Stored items
______________________________

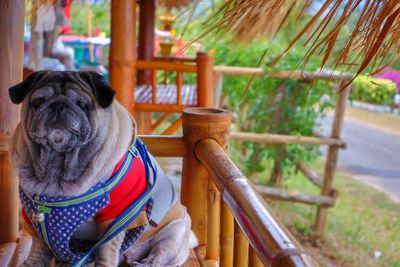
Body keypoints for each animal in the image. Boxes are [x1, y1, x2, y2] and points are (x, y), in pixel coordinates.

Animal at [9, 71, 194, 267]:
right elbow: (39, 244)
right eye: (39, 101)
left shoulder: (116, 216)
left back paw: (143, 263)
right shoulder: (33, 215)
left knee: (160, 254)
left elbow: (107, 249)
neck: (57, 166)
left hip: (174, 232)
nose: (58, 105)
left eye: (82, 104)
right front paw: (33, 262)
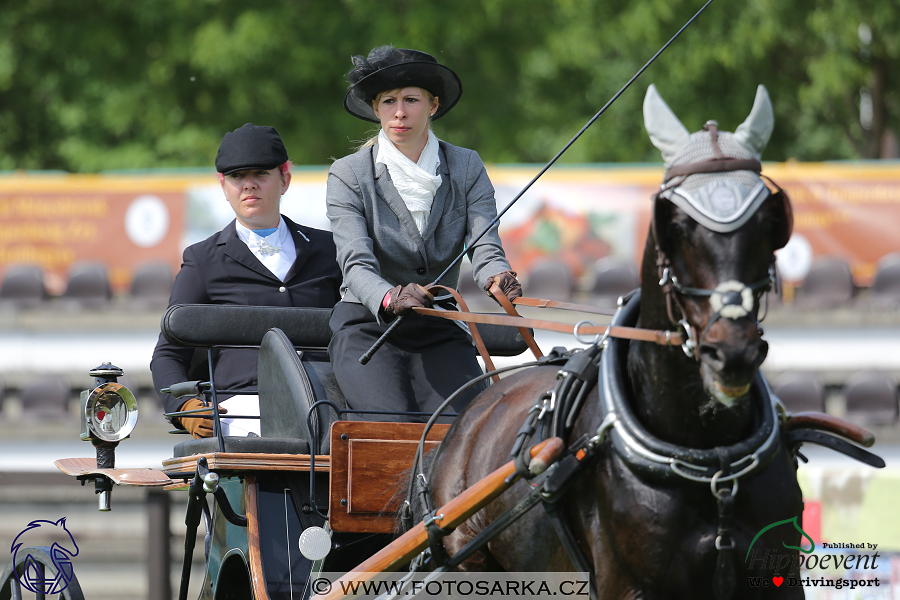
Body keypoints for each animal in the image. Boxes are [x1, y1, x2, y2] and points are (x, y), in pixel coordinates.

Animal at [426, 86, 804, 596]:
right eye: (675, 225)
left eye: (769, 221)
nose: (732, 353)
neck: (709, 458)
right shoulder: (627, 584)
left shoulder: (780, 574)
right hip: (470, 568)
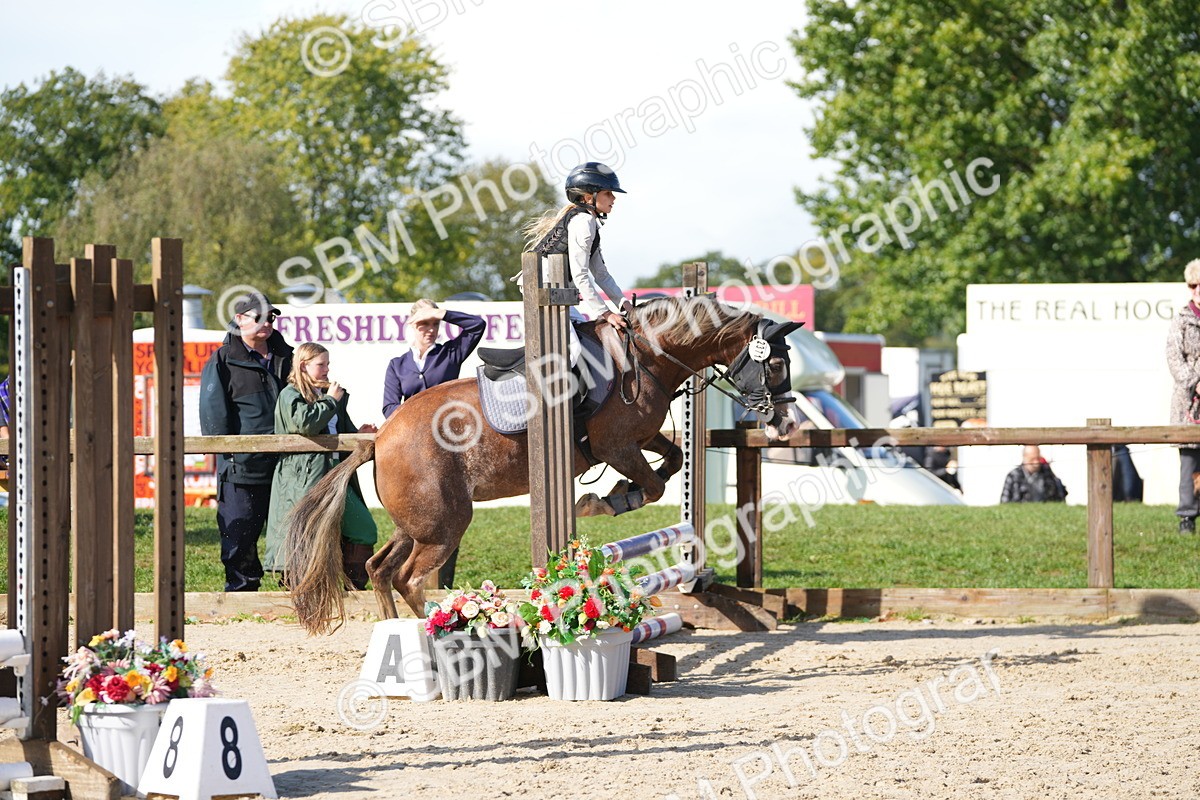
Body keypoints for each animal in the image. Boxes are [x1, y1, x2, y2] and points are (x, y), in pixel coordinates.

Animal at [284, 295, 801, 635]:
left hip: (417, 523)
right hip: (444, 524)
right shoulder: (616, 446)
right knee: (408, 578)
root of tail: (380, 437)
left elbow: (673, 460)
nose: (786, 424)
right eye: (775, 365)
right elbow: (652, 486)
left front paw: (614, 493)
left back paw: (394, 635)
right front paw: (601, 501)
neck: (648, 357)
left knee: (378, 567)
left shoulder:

______________________________

Copy only the lines running from the one that holds "right shoulder: (627, 584)" through the last line of the data, and include both of those lines. Do not copy any pictures.

right shoulder: (627, 584)
left shoulder: (780, 574)
right hip: (470, 568)
Body keypoints for each animal in the image. Boxes are [x1, y1, x2, y2] and points are (x, y), in pixel coordinates.

Animal at [284, 295, 801, 635]:
left hip: (417, 523)
right hip: (444, 524)
right shoulder: (616, 446)
right knee: (408, 578)
root of tail: (380, 437)
left elbow: (673, 460)
nose: (786, 424)
right eye: (775, 365)
right elbow: (652, 486)
left front paw: (614, 493)
left back paw: (394, 635)
right front paw: (601, 501)
neck: (648, 357)
left knee: (378, 567)
left shoulder:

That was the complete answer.